Rationality: What It Is, Why It Seems Scares, Why It Matters by Steven Pinker, 412 pages
If it snows, it's cold. That is a true statement, right? But think about that in reverse. If it's cold, it snows. Is that always true? No, because there are a multitude of reasons why it could be cold but also not snowing. Welcome to the wonderful world of logic! If you were in a freshman logic course, this might be the first logic puzzle you encounter. Logicians swap the nouns for letters (if A, then B) and try to turn statements like these (and longer) into a mathematical equation to be proven true or false. This is where the book Rationality gets started.

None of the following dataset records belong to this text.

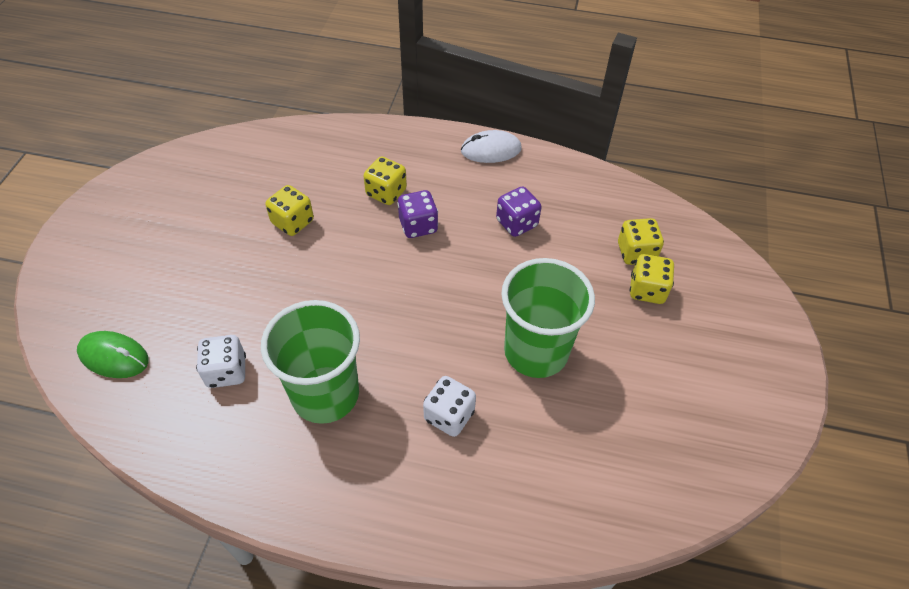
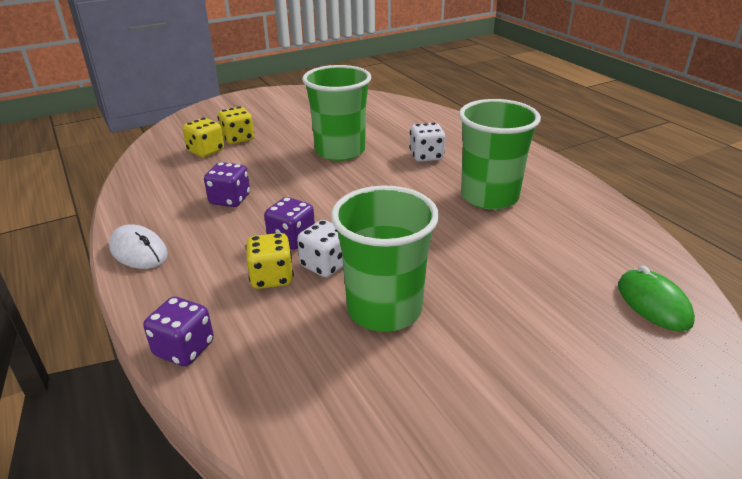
camera: 130 degrees left, 20 degrees down
white dice [196,335,246,388] -> white dice moved to [297,220,343,278]
yellow dice [265,185,314,236] -> green cup [331,186,439,332]
none -> purple dice [143,297,214,366]

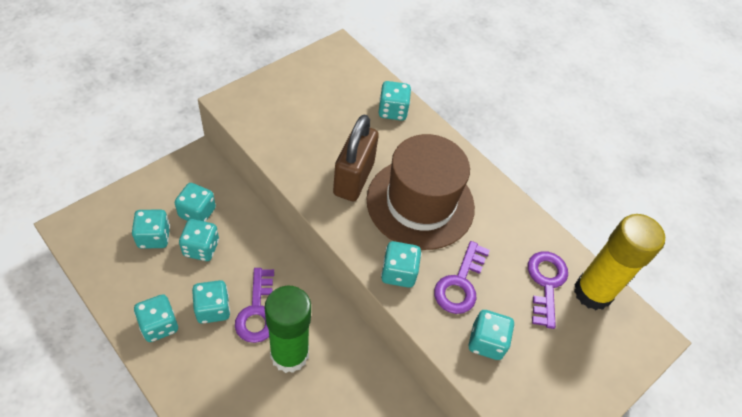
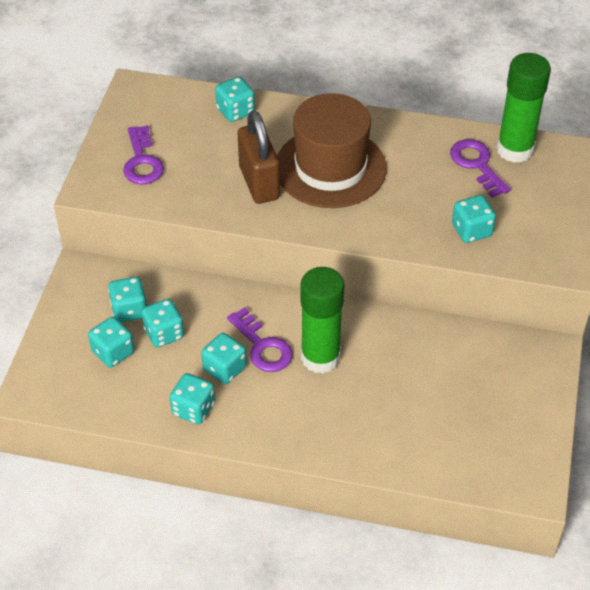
camera: 30 degrees left, 5 degrees down
turquoise dice [381,241,422,288] -> none
purple key [434,241,490,314] -> purple key moved to [123,125,164,184]
yellow glue stick [574,214,665,310] -> green glue stick [497,53,551,163]

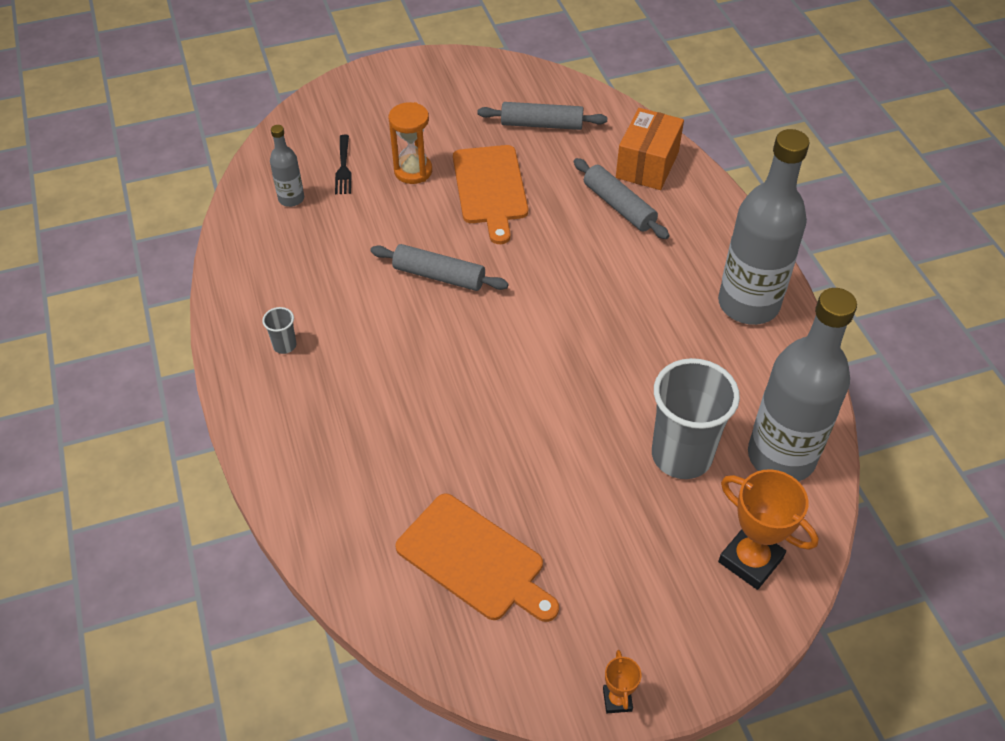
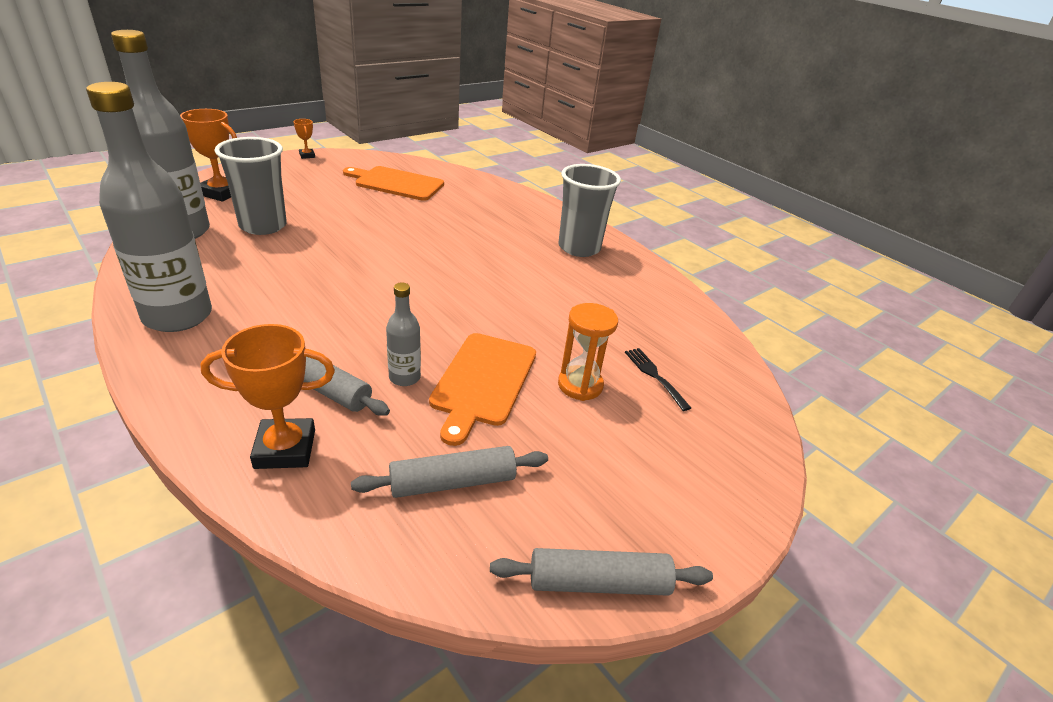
camera: 155 degrees right, 15 degrees down
grey cup [262,307,296,354] -> grey cup [558,164,621,257], size x2.41
grey bottle [270,125,304,207] -> grey bottle moved to [386,283,421,386]
grey rolling pin [370,244,509,291] -> grey rolling pin moved to [490,548,713,596]
orange cutting board [453,145,528,244] -> orange cutting board turned 135 degrees counterclockwise [429,333,536,446]
orange box [616,108,684,190] -> orange trophy [201,324,335,469]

In this text, Harvard psychologist Steven Pinker makes his case for the importance of rationality, a concept as old as Greek civilization, but no less important, especially in our modern time. Pinker discusses how rationality, more than anything else, predicates most of what we do and what we achieve as individuals and as a society. If you've felt like the world around you is descending into chaos, Rationality is a good book to offer some hope about the world while improving your own critical thinking skills. Some of the best parts of this book involve Pinker's descriptions of informal fallacies, arguments labeled as straw man, ad hoc, ad hominin, bandwagon and more. But he not only writes of rationality as a basic paradigm for better understanding, but illustrates how some of our unseen biases can hinder that understanding in ways you've never considered.

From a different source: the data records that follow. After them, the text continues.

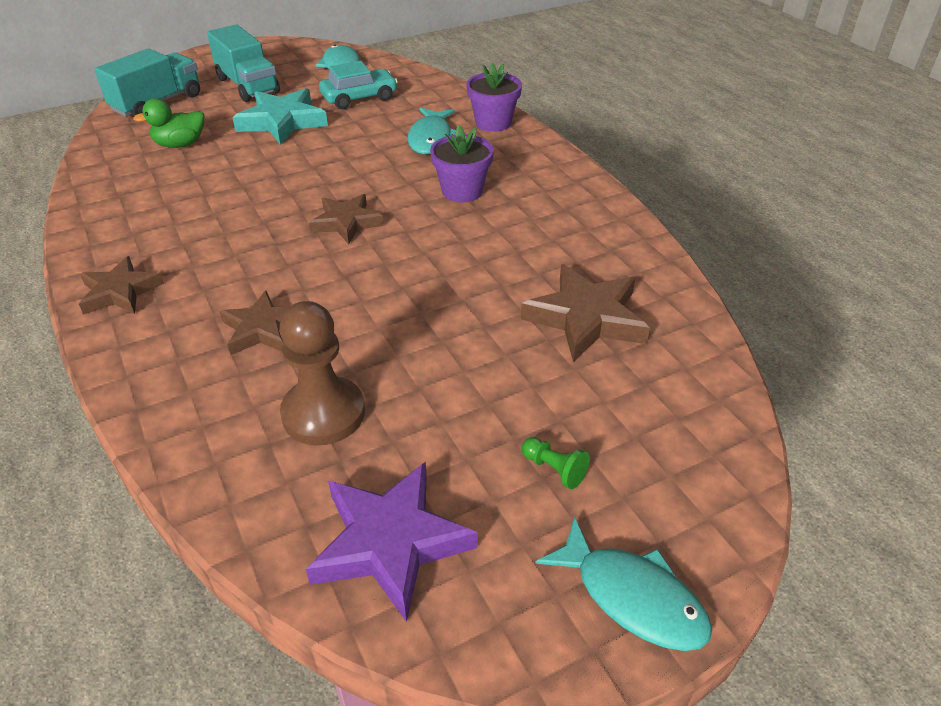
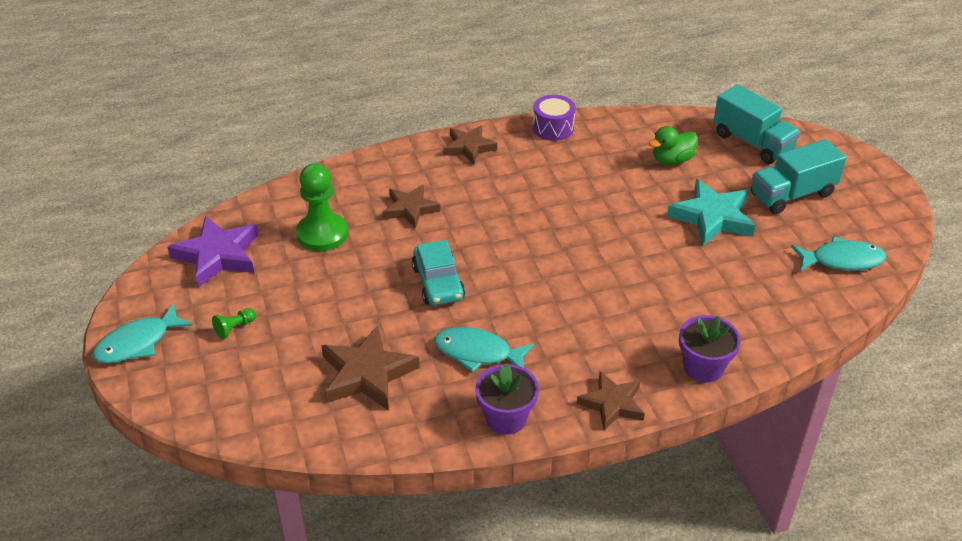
camera: 100 degrees right, 0 degrees up
green duck [133,98,204,148] -> green duck turned 105 degrees counterclockwise [649,126,698,165]
brown pawn [279,301,365,445] -> green pawn [296,163,348,251]
brown star [309,194,384,244] -> brown star moved to [577,371,645,430]
turquoise car [319,61,398,109] -> turquoise car moved to [412,240,465,306]
turquoise fish [407,108,456,154] -> turquoise fish moved to [434,327,534,372]
purple flower pot [430,125,494,202] -> purple flower pot moved to [475,363,539,435]
none -> purple drum [533,95,575,141]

Pinker dives into probabilities and statistics and gives a laypersons understanding of how each works and how one might apply such thinking to everyday scenarios. One such scenario that had me testing it at the dinner table involved a logic problem dubbed the Monty Hall Dilemma, which, based off an old television show called "Let's Make A Deal," indicates that a contestant should always switch doors when given the option of winning a prize (at the time this was confirmed by Marilyn vos Savant in 1990, widely considered to be the world's smartest woman due to her inclusion in the Guinness book of World Records for the highest score on an intelligence test).
I will admit, that, at times, Pinker singles out "woke" culture, which gives me the impression that he's of an older generation railing against the youth today, but he does list some concerning instances of college culture becoming too protected and too politically correct--so much so that it conflicts with rationality as Pinker sees it. However, this book doesn't really go into a political diatribe for one side or another. Pinker's devotion is to critical thinking and furthering the main principals of the enlightenment for a new age.
Recommended for adults interested in math, probability and critical thinking.